I dreamed of building a data platform which much less dependent on cloud-managed services. I know that not using cloud services is impossible these days. The age of on-premise infrastructure has seen its dusk since cloud services become common and everyone can taste world-class infrastructure without worrying about the huge upfront budget for server procurement. It’s so easy even if I could rent a space on a rack in seconds and only get charged from the amount of server uptime.
Things are even more efficient in the past few years when containerized applications can squeeze even more server utilization and make running services on the cloud getting cheaper. For example, if I have three services, I usually need three virtual machines for each service. That’s not including any overhead usage such as the OS itself and some monitoring or security agents. When these services run as containerized applications, I can squeeze them into just only one virtual machine.
Maybe the example won’t show significant optimization. So let’s say I have two services in two clusters, each service/cluster has 15 virtual machines with a total of a whopping 30 virtual machines running to their specifications. With containerization, these services along with their replications can be squeezed inside a container cluster with only six to eight virtual machines.
Since almost applications now are ready to be used as containerized applications so I also dream to build a complete Data Platform inside Kubernetes. Yes, a full platform inside a Kubernetes is possible today. Also, I tried to make this platform less dependent on any cloud provider which makes this solution possible to be implemented in any cloud provider with Kubernetes service or even a Kubernetes cluster running on on-premise.

Let’s start from the left:
- “Services” is any service outside the platform.
- “Streming modules” is using Kafka.
Kafka so far still the best flexible option and of course, we also use some of Kafka’s complementary modules like Kafka Connect, Schema Registry, and source 1(e.g. Debezium) and sink connectors 2(e.g. GCS sink, S3 sink, or HDFS sink). Streaming modules stream data as-is from the source services database. - “Data Lake” is distributed storage of your choice 3(e.g. Google Cloud Storage, AWS S3, or HDFS)
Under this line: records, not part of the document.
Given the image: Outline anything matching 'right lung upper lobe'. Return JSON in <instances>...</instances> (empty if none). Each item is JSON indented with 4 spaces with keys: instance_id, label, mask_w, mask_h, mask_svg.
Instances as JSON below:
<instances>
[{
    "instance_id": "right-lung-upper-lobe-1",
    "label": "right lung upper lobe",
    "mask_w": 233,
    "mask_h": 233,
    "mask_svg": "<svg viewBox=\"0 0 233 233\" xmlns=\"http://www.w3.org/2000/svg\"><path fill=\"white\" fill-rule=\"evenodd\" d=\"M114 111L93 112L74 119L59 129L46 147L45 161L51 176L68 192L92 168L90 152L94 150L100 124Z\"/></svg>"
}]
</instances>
- “Orchestrator / Dataset generator” is using Airflow.
We’re using airflow to transform ingested raw data into ready-to-consume datasets. Airflow is very versatile. And why I like Airflow is because it’s fully programmable. I know, it’s hard to adapt it for non-tech savvy users since it’s not a drag and drop ETL software, but I’m sure that most Data Engineers are quite versed with programming, especially Python. And with the latest decorator implementation in Airflow, it’s even easier to adapt plain Python modules into Airflow DAGs. - “Query Engine” is using Trino.
I’ve been quite following PrestoSQL since 2019. I’ve been trying to implement it in my previous workplace but unfortunately, our choice fell to Dremio. It’s very refreshing that the dev decided to rebrand it as Trino and use a cute space rabbit for the logo. Unlike Dremio I’ve mentioned before, Trino is a pure query engine. And since it’s just a query engine we need something more reliable for its front end. Of course, you can run SQL directly on Trino but I don’t think it’s very wise for the whole system. - “SQL Frontend” is using Hue.
Hue has been around for a quite long time and if I’m not mistaken it’s the oldest stack used in this dream data platform. It’s a very mature web-based SQL editor (or what they call SQL assistant) primarily used for the Hadoop ecosystem before and expanded to get more and more connectors so it can connect to any type of database or query engine. As a matured application, its display may not really have a “modern touch” but it really does its job and the project is very alive and fully maintained. - “BI Platform” is using Superset.
Most data visualization software mostly comes with hefty price tags as they were very crucial in decision making. This doesn’t stop the open-source community to build something for the community. Thus comes the Superset to save the community from hefty price tags. The superset is very powerful, customizable, and more importantly strong community support. They may be “free”, but you need a team of engineers to deploy and maintain them. If you need a ready-to-use version of Superset, you may subscribe to their premium service. Don’t worry, it’s still relatively cheap compared to the more popular options for visualization.
I really dreamed that, along with my team, I can fully implement it in my current workplace.